◆ What needs to be done
One part of the entries below is wanted: the lines from the one containing "nose: (224, 246)" through the one containing "right knee: (164, 353)". Write those out exactly and nothing else.

◆ Extracted material
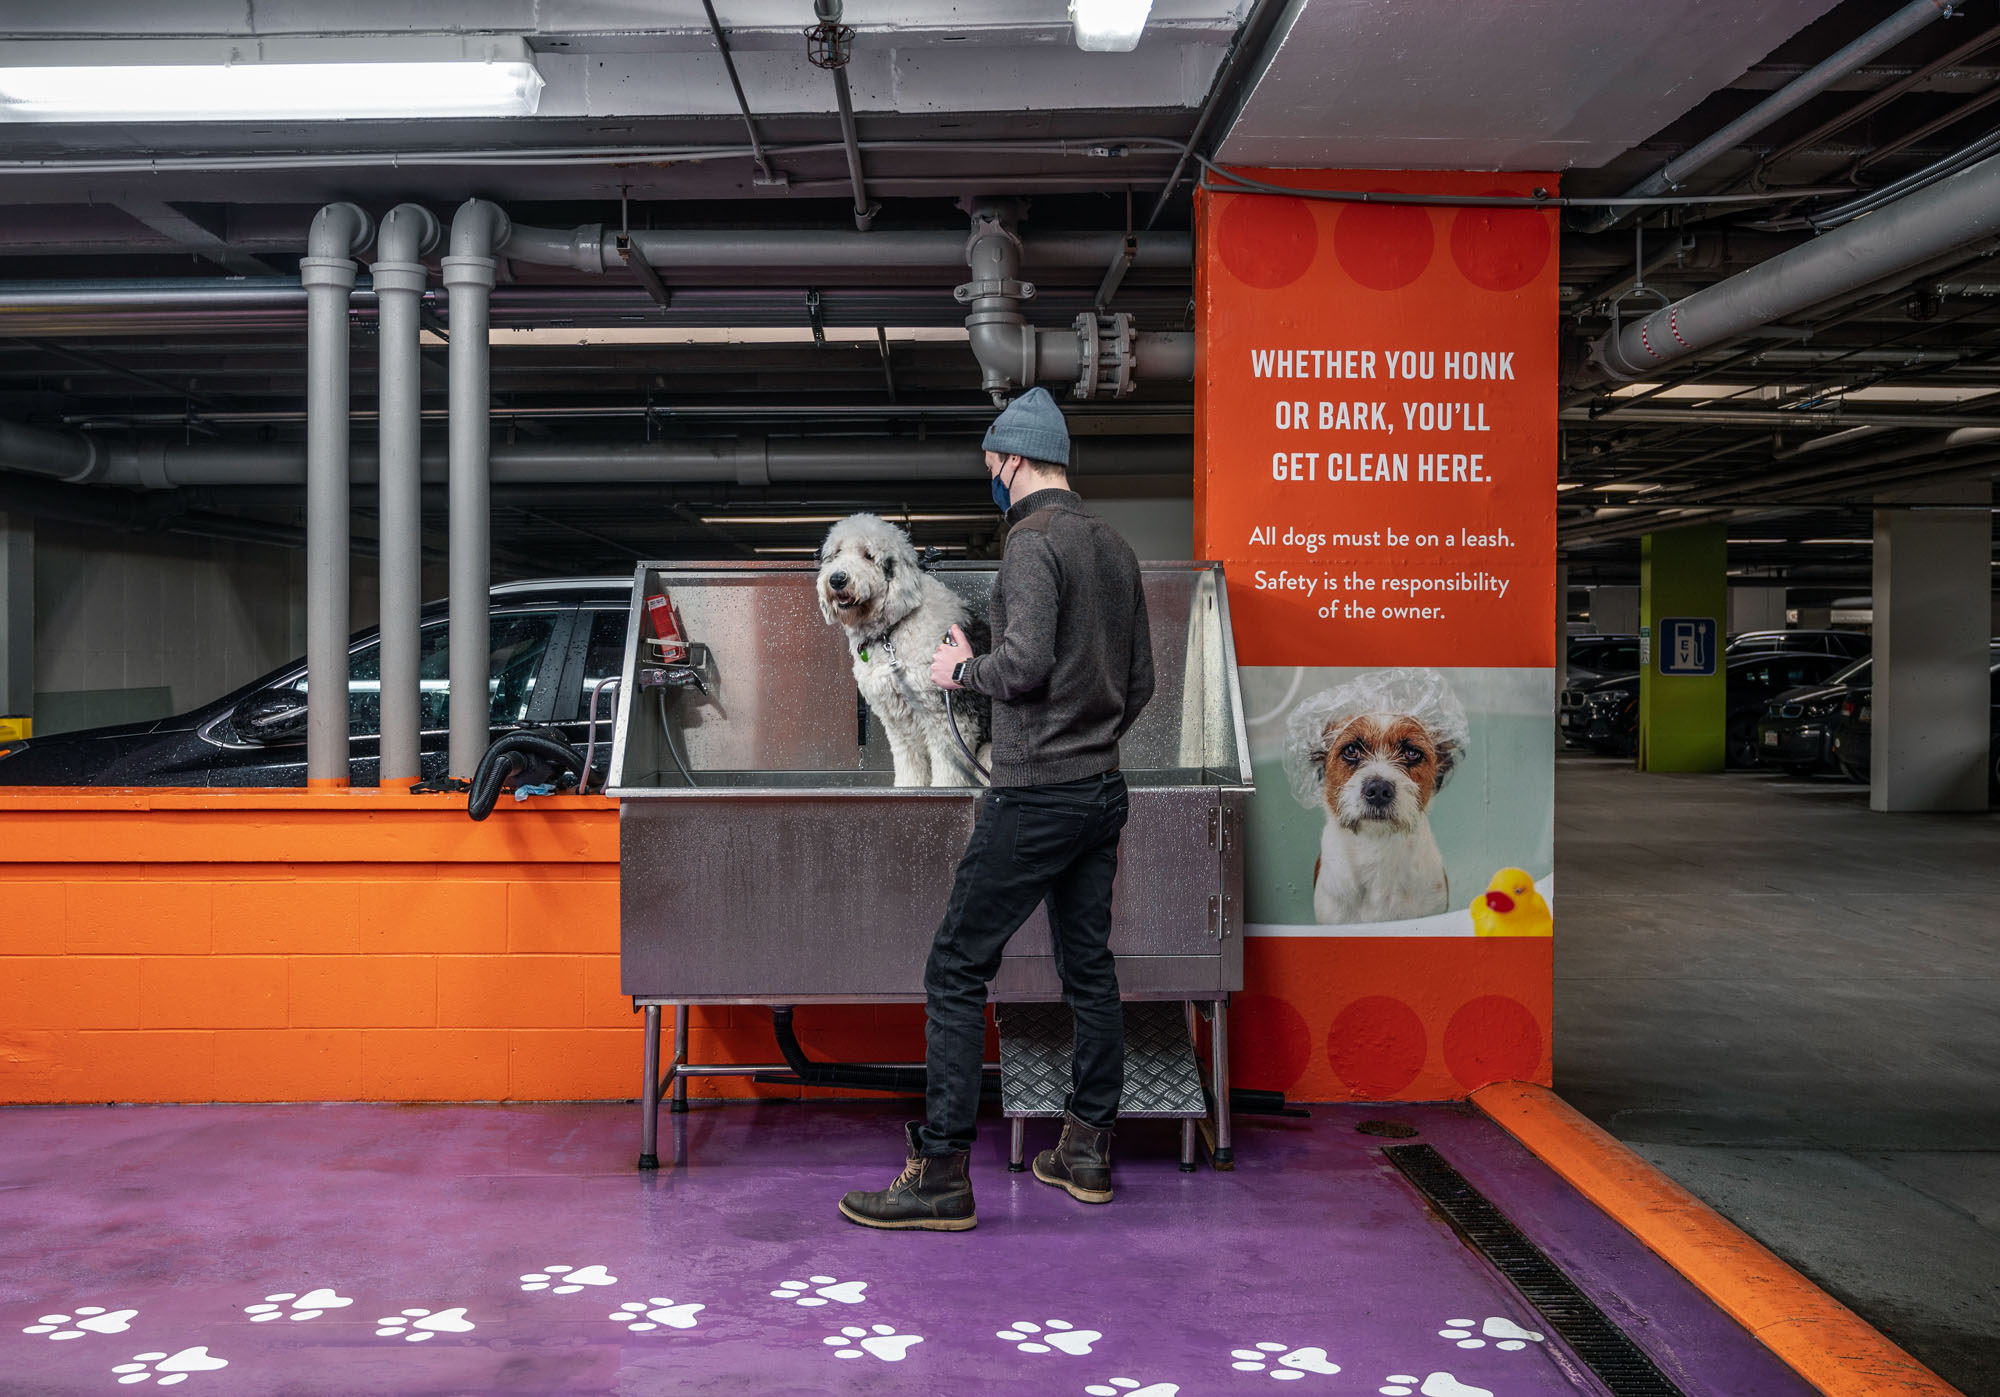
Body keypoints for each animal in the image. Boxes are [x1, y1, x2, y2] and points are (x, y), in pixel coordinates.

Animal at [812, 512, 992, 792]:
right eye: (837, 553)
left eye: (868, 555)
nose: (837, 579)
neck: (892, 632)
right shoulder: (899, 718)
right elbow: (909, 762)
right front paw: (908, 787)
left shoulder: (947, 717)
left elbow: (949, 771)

...

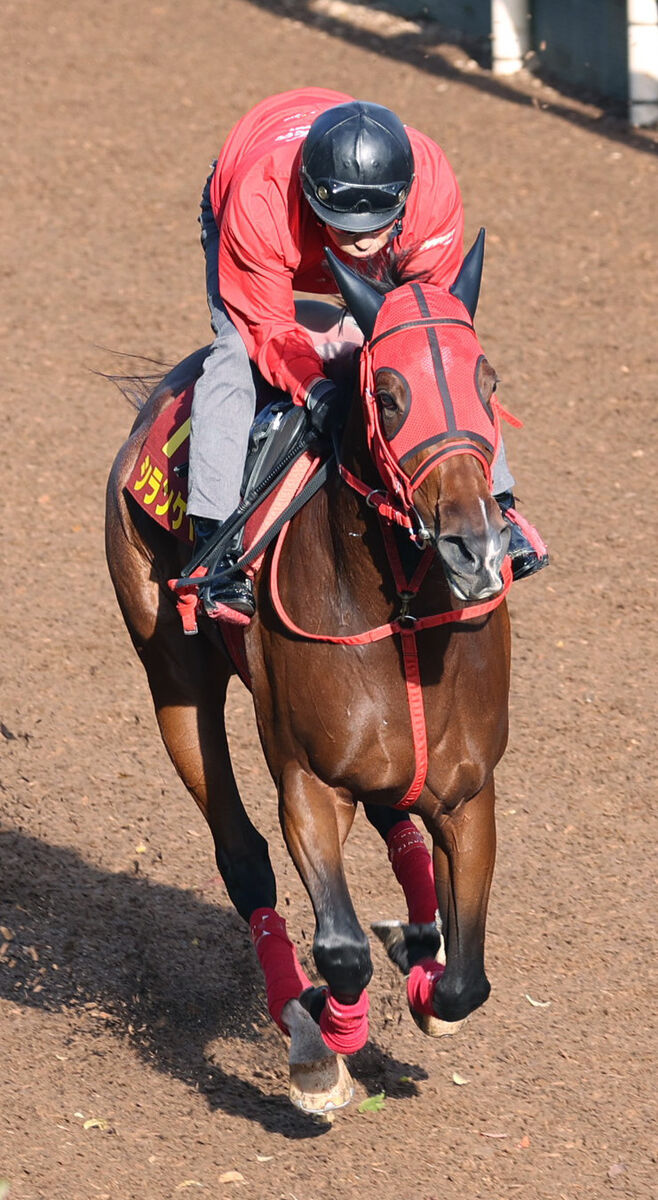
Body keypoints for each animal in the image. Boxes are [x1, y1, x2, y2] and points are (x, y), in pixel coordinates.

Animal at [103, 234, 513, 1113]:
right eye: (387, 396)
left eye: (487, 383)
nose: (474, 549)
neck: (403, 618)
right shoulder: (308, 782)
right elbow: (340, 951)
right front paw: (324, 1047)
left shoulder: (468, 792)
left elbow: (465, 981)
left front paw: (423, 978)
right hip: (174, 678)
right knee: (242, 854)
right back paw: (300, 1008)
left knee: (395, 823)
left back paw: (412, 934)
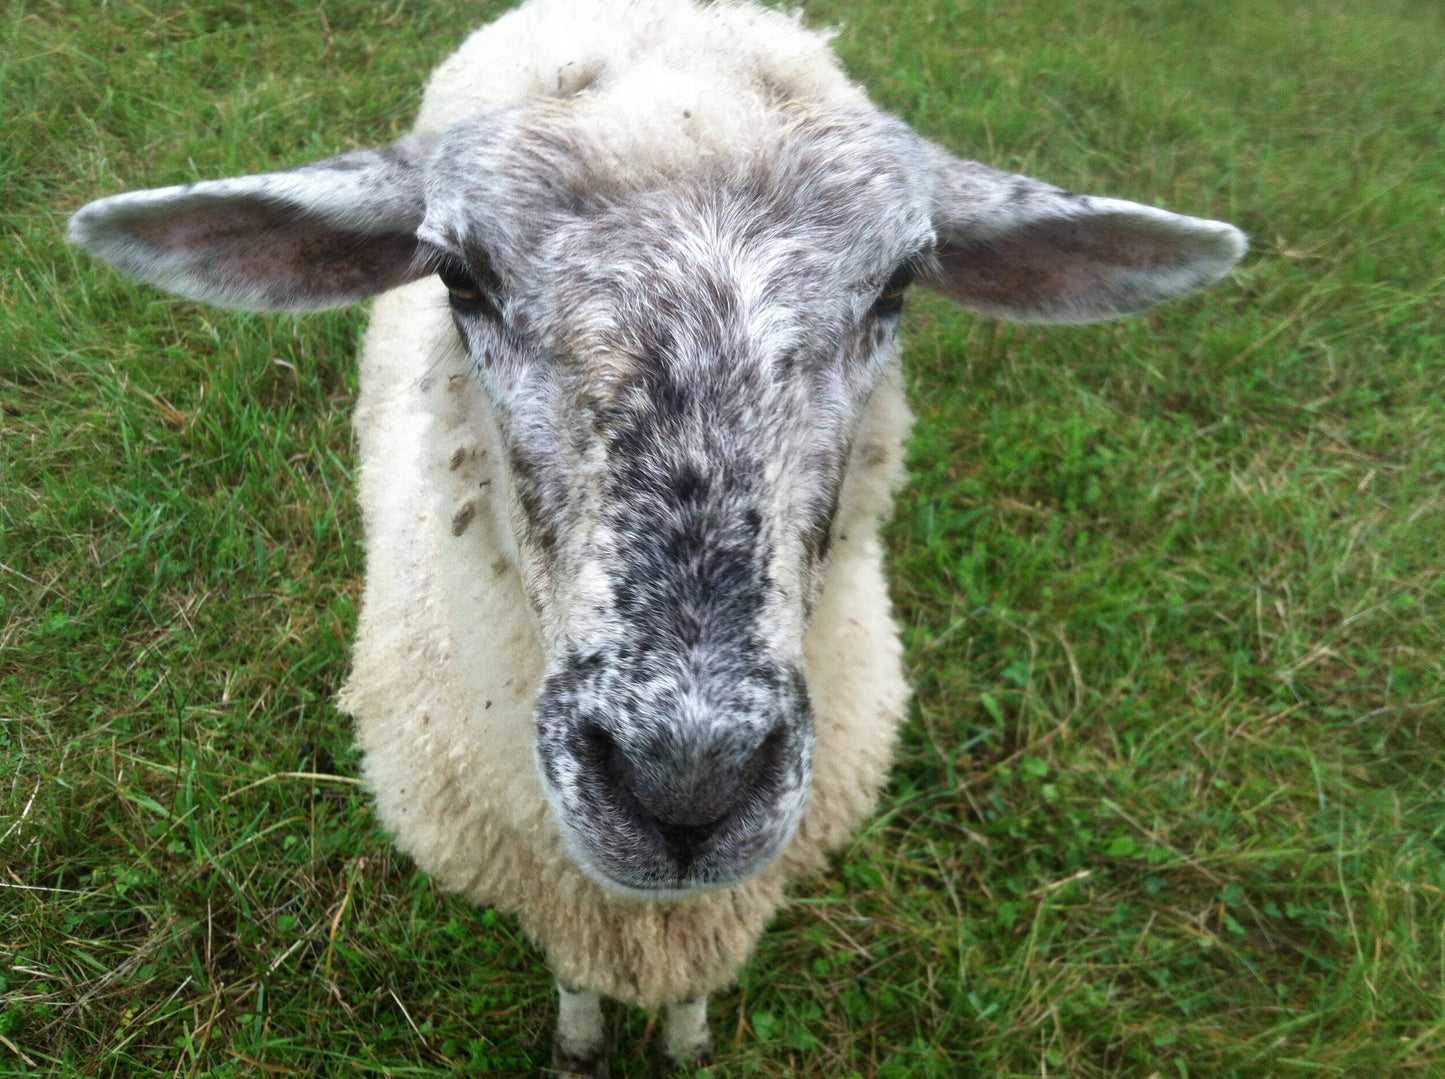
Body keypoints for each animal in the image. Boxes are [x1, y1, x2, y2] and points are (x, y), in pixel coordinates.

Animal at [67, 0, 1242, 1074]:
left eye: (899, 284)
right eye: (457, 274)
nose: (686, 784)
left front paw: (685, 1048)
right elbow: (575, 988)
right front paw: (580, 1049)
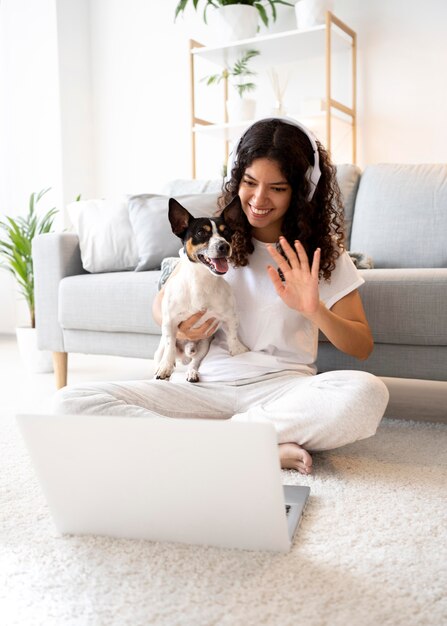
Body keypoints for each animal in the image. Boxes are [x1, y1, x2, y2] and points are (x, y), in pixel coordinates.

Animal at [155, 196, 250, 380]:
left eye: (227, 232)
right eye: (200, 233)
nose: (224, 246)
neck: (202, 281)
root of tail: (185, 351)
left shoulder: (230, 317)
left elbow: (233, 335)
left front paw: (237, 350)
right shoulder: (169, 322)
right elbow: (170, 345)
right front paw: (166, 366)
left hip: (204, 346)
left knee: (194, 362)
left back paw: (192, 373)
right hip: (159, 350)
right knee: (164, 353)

---

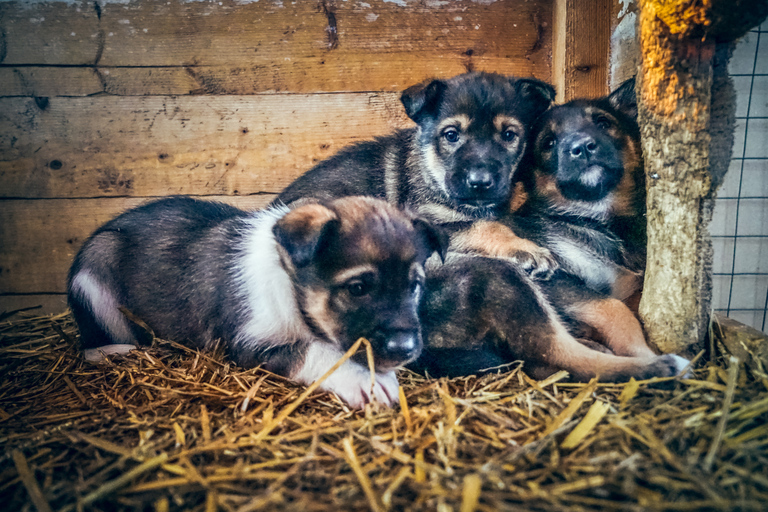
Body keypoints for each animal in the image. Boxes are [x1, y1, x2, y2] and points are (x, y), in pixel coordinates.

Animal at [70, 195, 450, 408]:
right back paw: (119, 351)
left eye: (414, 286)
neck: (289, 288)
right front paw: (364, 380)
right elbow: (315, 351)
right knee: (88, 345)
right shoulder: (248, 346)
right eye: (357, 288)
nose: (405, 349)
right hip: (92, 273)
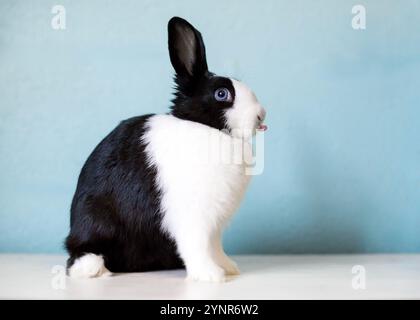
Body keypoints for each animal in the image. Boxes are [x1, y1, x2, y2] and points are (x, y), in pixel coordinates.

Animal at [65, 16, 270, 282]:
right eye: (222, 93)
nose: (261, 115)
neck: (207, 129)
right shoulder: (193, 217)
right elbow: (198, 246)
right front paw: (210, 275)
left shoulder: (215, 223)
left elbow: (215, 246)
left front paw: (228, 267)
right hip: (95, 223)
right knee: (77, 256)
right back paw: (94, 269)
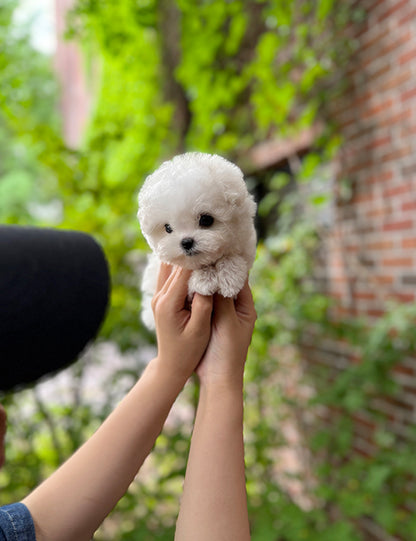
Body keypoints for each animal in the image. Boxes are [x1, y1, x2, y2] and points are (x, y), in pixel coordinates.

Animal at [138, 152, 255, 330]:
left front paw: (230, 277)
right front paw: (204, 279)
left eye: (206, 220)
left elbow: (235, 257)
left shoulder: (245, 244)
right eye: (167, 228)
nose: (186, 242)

◆ Result of the task
nose: (224, 246)
neck: (202, 281)
root of tail: (185, 351)
left shoulder: (230, 317)
left elbow: (233, 335)
left front paw: (237, 350)
right shoulder: (169, 322)
right elbow: (170, 345)
right front paw: (166, 366)
left hip: (204, 346)
left knee: (194, 362)
left back paw: (192, 373)
right hip: (159, 350)
right knee: (164, 353)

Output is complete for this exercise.